I think I'm almost at the point where I've got them working... If I can't wrap it up soonish, though, I'll push a "comment out the tests" PR for the ones I can't make work.

mattip commented 1 month ago

OK. Cool, thanks for all this work. It probably exceeds your budgeted time by an order of magnitude or two, for that I am grateful.

I see macpython_sdk_for_version is used in travis_osx_steps.sh to set MB_PYTHON_OSX_VER. Maybe we could make setting MB_PYTHON_OSX_VER mandatory, and error if it is missing (again, in a separate PR).

It is also used in install_macpython via install_mac_cpython via pyinst_fname_for_version, but only as a fallback if MB_PYTHON_OSX_VER is not specified in install_macpython. I would imagine these days CI platforms have their own way of getting python versions, so install_macpython is anacronistic.

So my practicl question is what of all that does Pillow use in its CI?

freakboy3742 commented 1 month ago

OK. Cool, thanks for all this work. It probably exceeds your budgeted time by an order of magnitude or two, for that I am grateful.

No problems. Consider it a downpayment on the review that I'll be asking for in a bit to add iOS support :-)

I see macpython_sdk_for_version is used in travis_osx_steps.sh to set MB_PYTHON_OSX_VER. Maybe we could make setting MB_PYTHON_OSX_VER mandatory, and error if it is missing (again, in a separate PR).

Honestly, I've been pretty much ignoring the Travis config stuff, on the basis that travis is effectively dead as an OSS concern.

It is also used in install_macpython via install_mac_cpython via pyinst_fname_for_version, but only as a fallback if MB_PYTHON_OSX_VER is not specified in install_macpython.
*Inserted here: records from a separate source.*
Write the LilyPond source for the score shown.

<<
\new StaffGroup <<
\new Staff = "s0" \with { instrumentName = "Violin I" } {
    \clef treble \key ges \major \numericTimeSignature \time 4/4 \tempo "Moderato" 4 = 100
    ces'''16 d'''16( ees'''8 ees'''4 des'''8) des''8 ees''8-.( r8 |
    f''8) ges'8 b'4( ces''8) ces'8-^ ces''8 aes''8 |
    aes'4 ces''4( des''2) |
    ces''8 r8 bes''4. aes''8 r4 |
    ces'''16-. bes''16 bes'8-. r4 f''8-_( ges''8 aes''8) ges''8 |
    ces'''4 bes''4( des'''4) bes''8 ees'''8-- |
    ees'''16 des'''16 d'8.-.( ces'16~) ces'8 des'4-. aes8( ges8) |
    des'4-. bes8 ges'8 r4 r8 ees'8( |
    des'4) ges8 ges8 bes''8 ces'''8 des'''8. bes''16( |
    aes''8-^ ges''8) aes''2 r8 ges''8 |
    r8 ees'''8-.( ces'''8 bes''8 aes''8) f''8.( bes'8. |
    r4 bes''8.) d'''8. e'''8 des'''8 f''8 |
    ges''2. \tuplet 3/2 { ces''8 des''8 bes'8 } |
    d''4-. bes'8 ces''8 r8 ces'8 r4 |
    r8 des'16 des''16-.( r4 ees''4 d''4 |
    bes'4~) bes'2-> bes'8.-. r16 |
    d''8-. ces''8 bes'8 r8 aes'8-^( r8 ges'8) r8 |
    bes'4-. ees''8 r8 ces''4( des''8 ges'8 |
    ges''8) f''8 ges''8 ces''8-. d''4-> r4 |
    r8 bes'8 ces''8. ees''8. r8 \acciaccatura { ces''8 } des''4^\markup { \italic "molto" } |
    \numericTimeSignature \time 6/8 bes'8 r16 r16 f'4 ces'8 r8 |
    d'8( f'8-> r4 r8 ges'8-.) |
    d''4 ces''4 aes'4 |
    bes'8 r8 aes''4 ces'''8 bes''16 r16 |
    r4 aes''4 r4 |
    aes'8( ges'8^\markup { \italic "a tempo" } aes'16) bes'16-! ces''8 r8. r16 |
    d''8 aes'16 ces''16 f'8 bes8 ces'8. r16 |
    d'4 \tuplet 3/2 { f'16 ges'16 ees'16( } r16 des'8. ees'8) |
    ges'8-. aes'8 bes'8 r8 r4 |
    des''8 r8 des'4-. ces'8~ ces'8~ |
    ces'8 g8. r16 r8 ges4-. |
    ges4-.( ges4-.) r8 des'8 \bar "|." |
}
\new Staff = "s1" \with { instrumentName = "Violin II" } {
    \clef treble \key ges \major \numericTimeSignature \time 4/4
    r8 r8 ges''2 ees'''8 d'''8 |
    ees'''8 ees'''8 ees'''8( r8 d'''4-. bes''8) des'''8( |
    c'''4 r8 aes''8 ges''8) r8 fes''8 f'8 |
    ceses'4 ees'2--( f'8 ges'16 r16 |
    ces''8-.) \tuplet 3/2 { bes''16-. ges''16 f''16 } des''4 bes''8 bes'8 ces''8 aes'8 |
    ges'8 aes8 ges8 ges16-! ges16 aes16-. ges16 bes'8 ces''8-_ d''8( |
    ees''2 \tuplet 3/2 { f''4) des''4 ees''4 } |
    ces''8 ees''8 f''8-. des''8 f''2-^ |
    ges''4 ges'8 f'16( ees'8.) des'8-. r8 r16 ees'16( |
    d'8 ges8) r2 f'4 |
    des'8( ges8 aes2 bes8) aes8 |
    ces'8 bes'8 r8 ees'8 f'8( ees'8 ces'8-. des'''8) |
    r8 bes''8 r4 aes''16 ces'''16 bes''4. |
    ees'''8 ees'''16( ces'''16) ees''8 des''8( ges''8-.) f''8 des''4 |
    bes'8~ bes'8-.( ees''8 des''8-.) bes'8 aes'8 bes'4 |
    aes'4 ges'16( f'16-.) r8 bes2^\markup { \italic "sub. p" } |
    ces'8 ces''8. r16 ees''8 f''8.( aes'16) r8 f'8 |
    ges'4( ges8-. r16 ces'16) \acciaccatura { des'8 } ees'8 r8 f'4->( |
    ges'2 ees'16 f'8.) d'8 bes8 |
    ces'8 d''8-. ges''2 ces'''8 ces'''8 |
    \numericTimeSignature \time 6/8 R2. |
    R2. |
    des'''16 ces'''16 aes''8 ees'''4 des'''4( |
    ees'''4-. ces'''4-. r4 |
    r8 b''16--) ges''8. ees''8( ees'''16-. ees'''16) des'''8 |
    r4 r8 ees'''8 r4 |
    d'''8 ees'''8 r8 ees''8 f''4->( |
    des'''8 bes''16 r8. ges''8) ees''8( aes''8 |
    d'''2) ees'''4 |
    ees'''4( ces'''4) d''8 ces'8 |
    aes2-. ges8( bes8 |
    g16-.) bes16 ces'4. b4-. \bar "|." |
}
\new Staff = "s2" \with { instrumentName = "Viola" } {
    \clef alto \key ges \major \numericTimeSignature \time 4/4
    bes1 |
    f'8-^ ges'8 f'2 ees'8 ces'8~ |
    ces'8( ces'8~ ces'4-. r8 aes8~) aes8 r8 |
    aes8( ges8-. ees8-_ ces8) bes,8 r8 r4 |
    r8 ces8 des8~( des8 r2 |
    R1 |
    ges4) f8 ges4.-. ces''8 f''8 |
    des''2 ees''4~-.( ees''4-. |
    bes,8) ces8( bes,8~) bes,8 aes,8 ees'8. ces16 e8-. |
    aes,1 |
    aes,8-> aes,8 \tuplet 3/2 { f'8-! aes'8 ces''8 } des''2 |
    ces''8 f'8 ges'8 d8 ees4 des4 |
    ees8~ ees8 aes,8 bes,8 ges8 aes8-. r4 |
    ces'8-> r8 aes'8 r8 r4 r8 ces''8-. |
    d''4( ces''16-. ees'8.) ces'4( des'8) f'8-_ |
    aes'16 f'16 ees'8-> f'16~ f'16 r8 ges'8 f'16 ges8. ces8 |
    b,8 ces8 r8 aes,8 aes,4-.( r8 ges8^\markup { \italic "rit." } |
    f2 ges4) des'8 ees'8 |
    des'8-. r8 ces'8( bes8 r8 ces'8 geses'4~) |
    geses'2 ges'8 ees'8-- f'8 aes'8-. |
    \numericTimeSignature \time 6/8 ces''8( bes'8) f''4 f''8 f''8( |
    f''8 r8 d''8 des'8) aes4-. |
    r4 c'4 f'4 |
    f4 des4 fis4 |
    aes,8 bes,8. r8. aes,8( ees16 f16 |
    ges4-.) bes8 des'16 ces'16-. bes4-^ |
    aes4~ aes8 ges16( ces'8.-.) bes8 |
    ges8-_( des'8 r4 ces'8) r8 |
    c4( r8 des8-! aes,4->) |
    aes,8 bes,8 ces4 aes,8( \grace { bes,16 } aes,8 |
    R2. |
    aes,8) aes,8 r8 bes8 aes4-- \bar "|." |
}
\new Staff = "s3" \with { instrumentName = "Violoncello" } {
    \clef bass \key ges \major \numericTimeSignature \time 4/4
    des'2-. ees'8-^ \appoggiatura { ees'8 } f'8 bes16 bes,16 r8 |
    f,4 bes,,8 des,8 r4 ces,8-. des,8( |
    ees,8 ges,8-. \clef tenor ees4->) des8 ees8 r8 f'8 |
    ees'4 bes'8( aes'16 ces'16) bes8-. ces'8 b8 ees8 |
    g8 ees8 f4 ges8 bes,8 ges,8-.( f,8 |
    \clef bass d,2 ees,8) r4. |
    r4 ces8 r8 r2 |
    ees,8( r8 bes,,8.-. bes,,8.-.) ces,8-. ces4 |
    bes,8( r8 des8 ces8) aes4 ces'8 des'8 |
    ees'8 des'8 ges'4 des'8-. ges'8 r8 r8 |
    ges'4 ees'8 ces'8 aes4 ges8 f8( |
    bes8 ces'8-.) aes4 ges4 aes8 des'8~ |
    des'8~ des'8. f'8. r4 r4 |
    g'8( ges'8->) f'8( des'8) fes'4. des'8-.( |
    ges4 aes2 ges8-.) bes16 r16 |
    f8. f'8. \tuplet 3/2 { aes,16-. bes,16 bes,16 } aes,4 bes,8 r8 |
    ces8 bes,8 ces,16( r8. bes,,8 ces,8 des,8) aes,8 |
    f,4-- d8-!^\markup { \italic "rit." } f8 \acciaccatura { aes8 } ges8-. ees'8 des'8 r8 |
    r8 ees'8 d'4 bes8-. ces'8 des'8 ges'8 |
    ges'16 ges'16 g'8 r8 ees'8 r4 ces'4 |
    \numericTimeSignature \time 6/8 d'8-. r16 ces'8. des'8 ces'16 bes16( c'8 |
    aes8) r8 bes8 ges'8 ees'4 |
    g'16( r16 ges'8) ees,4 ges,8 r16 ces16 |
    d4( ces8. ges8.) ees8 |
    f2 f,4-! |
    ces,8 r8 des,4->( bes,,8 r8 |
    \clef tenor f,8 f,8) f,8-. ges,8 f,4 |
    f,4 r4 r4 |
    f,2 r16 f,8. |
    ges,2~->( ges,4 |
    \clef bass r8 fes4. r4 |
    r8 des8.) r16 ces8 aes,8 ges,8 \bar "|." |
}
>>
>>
I would imagine these days CI platforms have their own way of getting python versions, so install_macpython is anacronistic.

I agree it's anachronistic; I'll leave the decision on whether to purge that code up to someone else. I think I've almost got it working (or, at least, passing the test suite) at this point.

So my practicl question is what of all that does Pillow use in its CI?

Pillow uses multibuild as a way to compile the binary libraries it depends on - libpng, libjpeg-turbo, and the like. Many of these have existing recipes (hence the giflib patch that I submitted); but the ones that don't fit into the same broad configure/cmake type build structure that the tools provided by multibuild are helpful.

freakboy3742 commented 1 month ago

Finally!

@mattip @radarhere CI is now passing on macOS x86_64, macOS ARM64, and Linux.